▸ Problem statement: Would you retype the entries from the first line to the line bearing "3: (59, 260, 3.17)", both included, leaving out every picture?

Information provided START

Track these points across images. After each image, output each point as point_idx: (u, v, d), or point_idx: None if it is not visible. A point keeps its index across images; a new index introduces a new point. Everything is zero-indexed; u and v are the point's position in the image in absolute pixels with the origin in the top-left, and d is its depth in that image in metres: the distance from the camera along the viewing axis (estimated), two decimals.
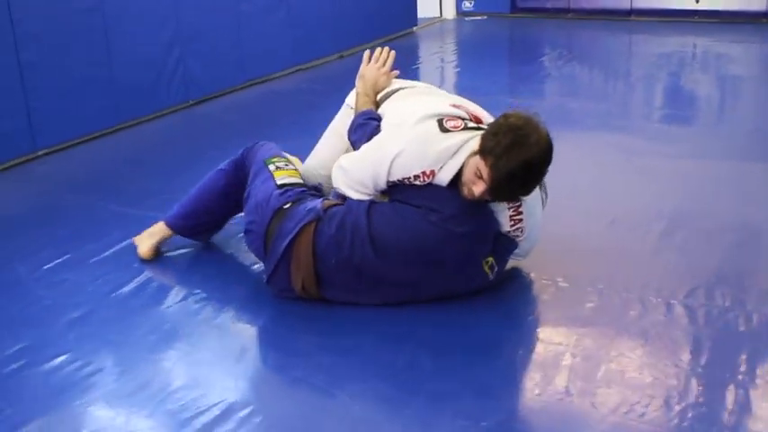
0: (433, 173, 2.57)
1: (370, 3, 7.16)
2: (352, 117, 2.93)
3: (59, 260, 3.17)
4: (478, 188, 2.48)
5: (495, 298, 2.75)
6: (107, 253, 3.23)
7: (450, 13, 8.75)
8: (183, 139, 4.88)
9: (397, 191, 2.65)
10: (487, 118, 2.78)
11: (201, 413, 2.22)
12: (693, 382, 2.27)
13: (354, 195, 2.71)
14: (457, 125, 2.62)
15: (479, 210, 2.60)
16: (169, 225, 3.14)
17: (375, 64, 3.06)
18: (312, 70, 6.47)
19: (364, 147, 2.76)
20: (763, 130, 4.72)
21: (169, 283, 3.01)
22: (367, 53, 3.11)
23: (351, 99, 3.09)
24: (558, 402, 2.22)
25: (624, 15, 8.11)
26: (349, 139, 2.92)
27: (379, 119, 2.84)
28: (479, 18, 8.67)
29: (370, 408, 2.27)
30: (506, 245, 2.74)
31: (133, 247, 3.21)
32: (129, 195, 3.83)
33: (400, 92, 3.01)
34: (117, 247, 3.26)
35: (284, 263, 2.69)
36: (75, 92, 4.59)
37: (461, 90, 6.34)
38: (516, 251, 2.81)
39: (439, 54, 7.27)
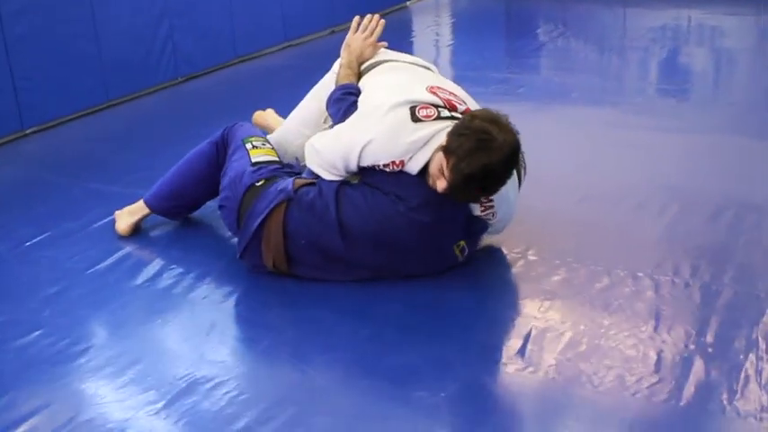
0: (402, 162, 2.58)
1: None
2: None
3: (39, 238, 3.21)
4: (441, 184, 2.48)
5: (463, 272, 2.77)
6: (86, 230, 3.26)
7: None
8: (171, 115, 4.89)
9: (368, 174, 2.67)
10: (468, 103, 2.75)
11: (168, 386, 2.26)
12: (651, 352, 2.30)
13: (326, 176, 2.72)
14: (430, 114, 2.60)
15: (447, 199, 2.57)
16: (148, 204, 3.17)
17: (362, 33, 3.06)
18: (303, 46, 6.46)
19: (336, 128, 2.78)
20: (757, 103, 4.71)
21: (146, 258, 3.04)
22: (356, 20, 3.12)
23: (337, 65, 3.10)
24: (517, 373, 2.26)
25: None
26: (327, 110, 2.94)
27: (357, 93, 2.83)
28: None
29: (332, 379, 2.30)
30: (478, 227, 2.76)
31: (110, 224, 3.25)
32: (112, 173, 3.85)
33: (383, 65, 3.00)
34: (96, 225, 3.29)
35: (255, 241, 2.73)
36: (63, 69, 4.61)
37: (456, 66, 6.43)
38: (489, 230, 2.83)
39: (433, 28, 7.26)
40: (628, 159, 3.78)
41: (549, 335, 2.40)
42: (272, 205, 2.69)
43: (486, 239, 2.93)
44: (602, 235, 3.03)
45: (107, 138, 4.51)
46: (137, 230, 3.21)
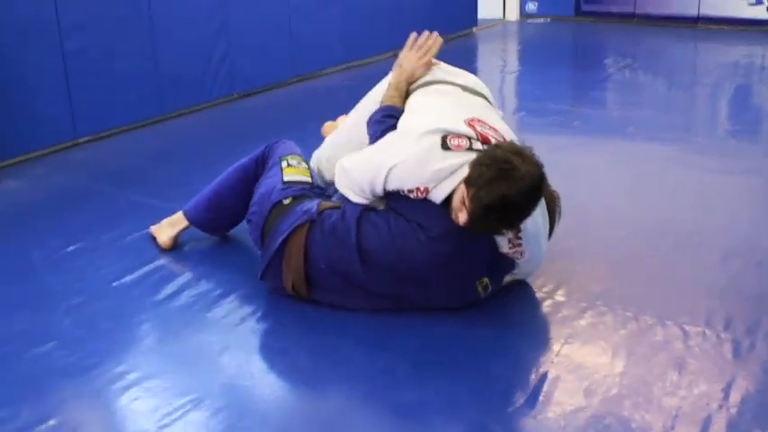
0: (427, 190, 2.51)
1: (429, 0, 7.10)
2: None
3: (73, 247, 3.24)
4: (462, 217, 2.41)
5: (487, 308, 2.69)
6: (120, 242, 3.28)
7: (513, 14, 8.65)
8: (222, 132, 4.92)
9: (393, 199, 2.62)
10: (506, 135, 2.66)
11: (172, 407, 2.23)
12: (668, 408, 2.18)
13: (354, 198, 2.68)
14: (461, 144, 2.52)
15: (469, 233, 2.50)
16: (187, 216, 3.19)
17: (417, 52, 2.95)
18: (365, 68, 6.46)
19: (368, 149, 2.74)
20: None
21: (173, 274, 3.03)
22: (412, 37, 2.99)
23: (377, 90, 3.02)
24: (526, 419, 2.17)
25: (691, 22, 7.89)
26: (366, 130, 2.86)
27: (398, 116, 2.76)
28: (542, 21, 8.55)
29: (339, 411, 2.25)
30: (503, 265, 2.68)
31: (145, 237, 3.27)
32: (154, 186, 3.89)
33: (431, 87, 2.90)
34: (130, 237, 3.31)
35: (276, 260, 2.70)
36: (119, 81, 4.69)
37: (517, 95, 6.34)
38: (514, 271, 2.76)
39: (499, 56, 7.19)
40: (679, 199, 3.65)
41: (565, 381, 2.31)
42: (294, 225, 2.66)
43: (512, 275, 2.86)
44: (638, 277, 2.91)
45: (156, 151, 4.57)
46: (176, 244, 3.21)
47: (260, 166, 3.04)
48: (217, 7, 5.21)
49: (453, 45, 7.30)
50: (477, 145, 2.53)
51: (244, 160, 3.15)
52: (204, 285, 2.93)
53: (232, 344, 2.57)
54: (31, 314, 2.75)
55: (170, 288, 2.90)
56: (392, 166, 2.53)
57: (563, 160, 3.93)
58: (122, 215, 3.55)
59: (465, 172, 2.45)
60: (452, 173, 2.49)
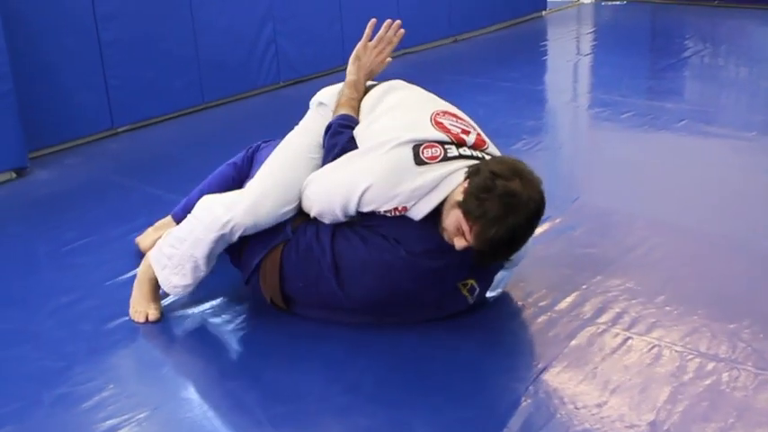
0: (405, 209, 2.35)
1: None
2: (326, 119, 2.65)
3: (80, 242, 3.23)
4: (460, 243, 2.26)
5: (473, 322, 2.55)
6: (126, 238, 3.23)
7: None
8: (266, 120, 4.84)
9: (367, 217, 2.44)
10: (476, 129, 2.50)
11: (124, 416, 2.17)
12: None
13: (326, 221, 2.50)
14: (435, 155, 2.33)
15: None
16: (175, 218, 3.10)
17: (377, 46, 2.76)
18: (422, 53, 6.30)
19: (331, 171, 2.48)
20: None
21: None
22: (371, 25, 2.74)
23: (324, 95, 2.78)
24: None
25: None
26: (323, 141, 2.61)
27: (354, 125, 2.58)
28: (618, 3, 8.18)
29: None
30: (491, 265, 2.51)
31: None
32: (179, 179, 3.79)
33: (385, 83, 2.74)
34: (137, 234, 3.27)
35: (255, 278, 2.59)
36: (159, 70, 4.66)
37: (593, 86, 6.00)
38: (505, 267, 2.60)
39: (570, 41, 6.87)
40: (716, 201, 3.39)
41: (538, 410, 2.13)
42: (269, 247, 2.51)
43: (515, 285, 2.69)
44: (651, 294, 2.69)
45: (195, 140, 4.54)
46: None
47: (243, 169, 2.92)
48: None
49: (520, 29, 7.08)
50: (453, 150, 2.36)
51: (234, 159, 3.04)
52: (195, 290, 2.84)
53: (201, 353, 2.49)
54: (18, 312, 2.73)
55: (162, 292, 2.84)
56: (365, 190, 2.34)
57: (624, 156, 3.73)
58: (139, 209, 3.50)
59: (446, 186, 2.30)
60: (431, 189, 2.32)
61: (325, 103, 2.75)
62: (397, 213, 2.36)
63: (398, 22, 2.77)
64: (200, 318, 2.66)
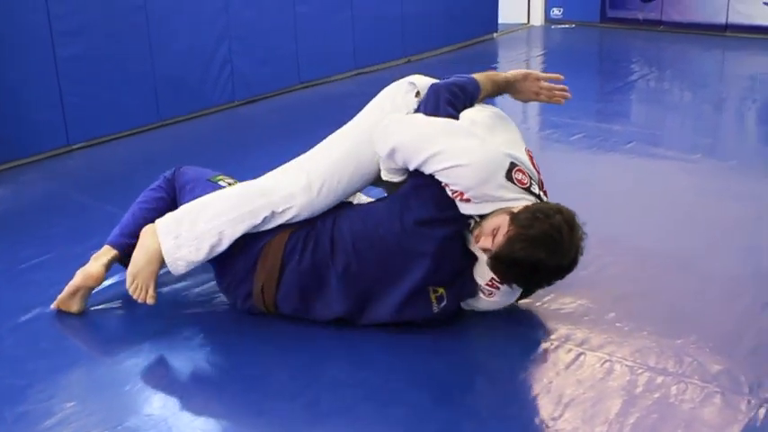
0: (467, 200, 2.42)
1: (444, 4, 6.96)
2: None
3: (38, 260, 3.23)
4: (485, 243, 2.38)
5: (449, 335, 2.62)
6: (86, 256, 3.22)
7: (537, 20, 8.48)
8: (221, 139, 4.89)
9: (416, 176, 2.51)
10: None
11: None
12: None
13: (386, 165, 2.58)
14: (523, 181, 2.44)
15: (463, 249, 2.52)
16: (112, 244, 2.92)
17: (541, 86, 2.84)
18: (375, 74, 6.37)
19: (425, 125, 2.52)
20: None
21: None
22: (559, 76, 2.91)
23: (417, 79, 2.81)
24: None
25: (719, 30, 7.64)
26: (431, 89, 2.69)
27: (470, 99, 2.66)
28: (567, 26, 8.37)
29: None
30: (467, 289, 2.60)
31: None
32: (132, 196, 3.77)
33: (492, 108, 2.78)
34: (96, 251, 3.27)
35: (249, 264, 2.62)
36: (114, 87, 4.68)
37: (542, 107, 6.09)
38: (472, 302, 2.67)
39: (520, 63, 7.01)
40: (665, 221, 3.50)
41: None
42: (278, 232, 2.61)
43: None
44: (602, 311, 2.77)
45: (150, 158, 4.53)
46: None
47: (170, 192, 2.93)
48: (218, 11, 5.16)
49: (472, 50, 7.20)
50: (535, 188, 2.48)
51: (158, 183, 3.01)
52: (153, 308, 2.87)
53: (170, 370, 2.51)
54: None
55: (119, 305, 2.86)
56: (458, 165, 2.39)
57: (574, 177, 3.87)
58: (95, 227, 3.49)
59: (509, 206, 2.40)
60: (497, 202, 2.42)
61: (415, 83, 2.79)
62: (454, 197, 2.43)
63: (569, 94, 2.88)
64: (164, 334, 2.68)
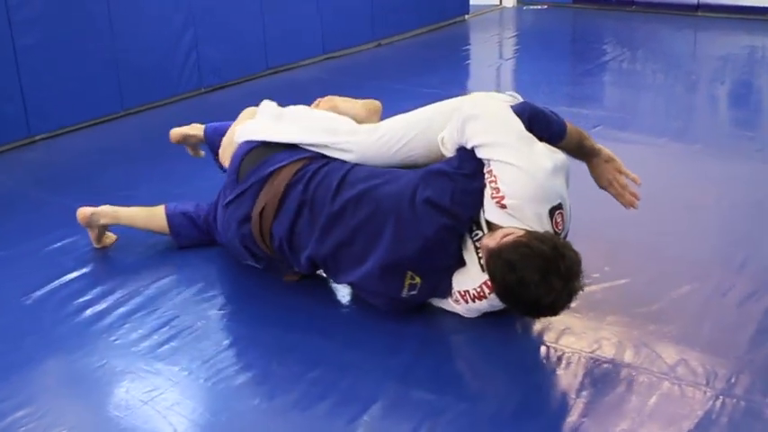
0: (503, 206, 2.39)
1: None
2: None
3: None
4: (490, 242, 2.36)
5: (397, 342, 2.58)
6: (42, 251, 3.20)
7: (510, 0, 8.42)
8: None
9: (458, 161, 2.51)
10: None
11: None
12: None
13: (450, 136, 2.56)
14: (558, 226, 2.44)
15: (456, 249, 2.51)
16: (205, 132, 3.45)
17: (617, 176, 2.73)
18: (345, 58, 6.31)
19: (518, 124, 2.49)
20: None
21: (87, 287, 2.92)
22: (638, 179, 2.76)
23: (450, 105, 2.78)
24: None
25: (691, 10, 7.62)
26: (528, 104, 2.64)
27: (552, 137, 2.60)
28: (540, 7, 8.32)
29: None
30: (441, 286, 2.58)
31: (68, 247, 3.21)
32: (95, 190, 3.73)
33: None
34: (54, 247, 3.23)
35: (257, 186, 2.72)
36: (76, 77, 4.60)
37: (515, 89, 5.99)
38: (437, 300, 2.67)
39: (492, 45, 6.96)
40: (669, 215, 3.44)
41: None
42: (295, 158, 2.72)
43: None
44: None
45: (114, 148, 4.47)
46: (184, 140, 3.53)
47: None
48: None
49: (443, 33, 7.14)
50: (560, 240, 2.41)
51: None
52: (114, 301, 2.83)
53: (125, 369, 2.46)
54: None
55: (76, 305, 2.81)
56: (519, 168, 2.38)
57: None
58: (53, 222, 3.43)
59: (530, 226, 2.38)
60: (526, 226, 2.38)
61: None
62: (494, 196, 2.40)
63: (637, 202, 2.75)
64: (121, 334, 2.64)
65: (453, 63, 6.36)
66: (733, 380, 2.31)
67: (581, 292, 2.32)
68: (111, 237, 3.24)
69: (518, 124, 2.49)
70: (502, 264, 2.28)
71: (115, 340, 2.61)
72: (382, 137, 2.73)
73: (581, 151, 2.72)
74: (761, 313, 2.65)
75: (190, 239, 3.15)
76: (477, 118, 2.47)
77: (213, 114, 4.98)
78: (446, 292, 2.59)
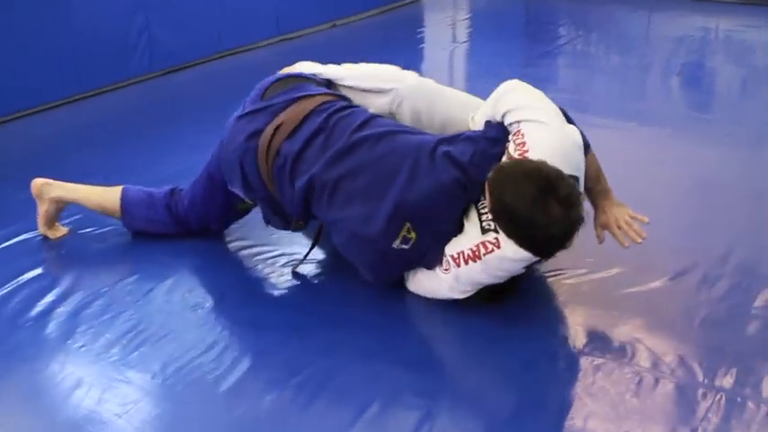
0: (524, 151, 2.39)
1: None
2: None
3: None
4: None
5: (378, 335, 2.50)
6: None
7: None
8: (143, 111, 4.66)
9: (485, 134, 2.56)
10: None
11: None
12: None
13: (483, 112, 2.64)
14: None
15: (459, 214, 2.49)
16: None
17: (627, 219, 2.67)
18: (299, 40, 6.15)
19: (551, 105, 2.57)
20: None
21: (49, 286, 2.77)
22: (646, 219, 2.70)
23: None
24: None
25: None
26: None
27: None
28: None
29: None
30: (434, 248, 2.51)
31: (22, 244, 3.04)
32: (62, 175, 3.50)
33: None
34: (6, 244, 3.06)
35: (280, 106, 2.71)
36: (27, 60, 4.41)
37: (469, 73, 5.99)
38: (417, 274, 2.61)
39: (446, 27, 6.86)
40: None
41: None
42: (325, 91, 2.78)
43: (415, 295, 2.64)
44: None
45: (70, 133, 4.30)
46: None
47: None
48: None
49: (398, 14, 7.03)
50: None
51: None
52: (76, 304, 2.67)
53: (94, 379, 2.31)
54: None
55: (37, 306, 2.66)
56: (546, 126, 2.44)
57: None
58: (7, 216, 3.25)
59: None
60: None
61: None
62: (518, 149, 2.40)
63: (639, 240, 2.66)
64: (87, 340, 2.49)
65: (408, 45, 6.22)
66: (724, 374, 2.27)
67: (582, 224, 2.30)
68: (61, 230, 3.10)
69: (552, 105, 2.56)
70: (503, 176, 2.31)
71: (81, 347, 2.46)
72: (426, 87, 2.90)
73: (599, 186, 2.69)
74: (747, 304, 2.63)
75: (139, 222, 3.03)
76: (515, 90, 2.58)
77: (165, 97, 4.87)
78: (434, 262, 2.52)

Information provided END

▸ Response to this exercise:
Track these points across images. After each image, output each point as point_idx: (u, v, d), or point_idx: None if it is not visible. A point keeps its index across images; a new index introduces a new point. Everything is zero-indexed; u and v are the point's position in the image in absolute pixels with the origin in the top-left, and d is its depth in that image in metres: the distance from the camera along the viewing axis (estimated), two decimals.
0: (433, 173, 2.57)
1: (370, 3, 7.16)
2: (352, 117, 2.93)
3: (59, 260, 3.17)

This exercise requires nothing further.